Posted Oct. 1, 2005
The Virginia-Maryland Regional College of Veterinary Medicine recently concluded its yearlong 25th anniversary celebration with the unveiling of a life-sized bronze sculpture representing the human-animal bond on the Virginia Tech campus in Blacksburg.
Sculpted by Kentucky artist Gwen Reardon from an original concept by the college's biomedical media artist Terry Lawrence, the sculpture features a horse, a dog, and a veterinary student.
"This statue will stand in permanent tribute to the human-animal bond, to our college and all it has achieved, and the profession in general," said Dr. Gerhardt Schurig, dean of the college.
Jane Talbot, wife of the college's founding dean, the late Dr. Richard Talbot, and her family provided major funding for the project.
AVMA President Henry E. Childers joined college and university officials participating in the ceremony. During his presentation, Dr. Childers discussed the importance of professional unity in the veterinary community.

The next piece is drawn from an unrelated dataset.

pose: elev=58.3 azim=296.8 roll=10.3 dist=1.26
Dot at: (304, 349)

Following the ceremony, a history book chronicling the founding and development of the college was revealed. Dr. Peter Eyre, former dean of the college, and founding faculty member Dr. Kent C. Roberts co-authored the book "Breaking New Ground: A History of the Virginia-Maryland Regional College of Veterinary Medicine."

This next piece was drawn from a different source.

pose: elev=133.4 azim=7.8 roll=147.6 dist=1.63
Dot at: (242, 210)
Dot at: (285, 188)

The college's yearlong celebration—themed "Breaking New Ground in Veterinary Medicine"—also included a black-tie gala. Food and Drug Administration Commissioner Lester M. Crawford and several U.S. representatives spoke at the event. In addition, the college hosted a family day celebration, designed to honor the college's employees.
Virginia-Maryland graduated 1,668 veterinarians during its first 25 years. The three-campus college enrolls about 500 DVM and graduate students a year.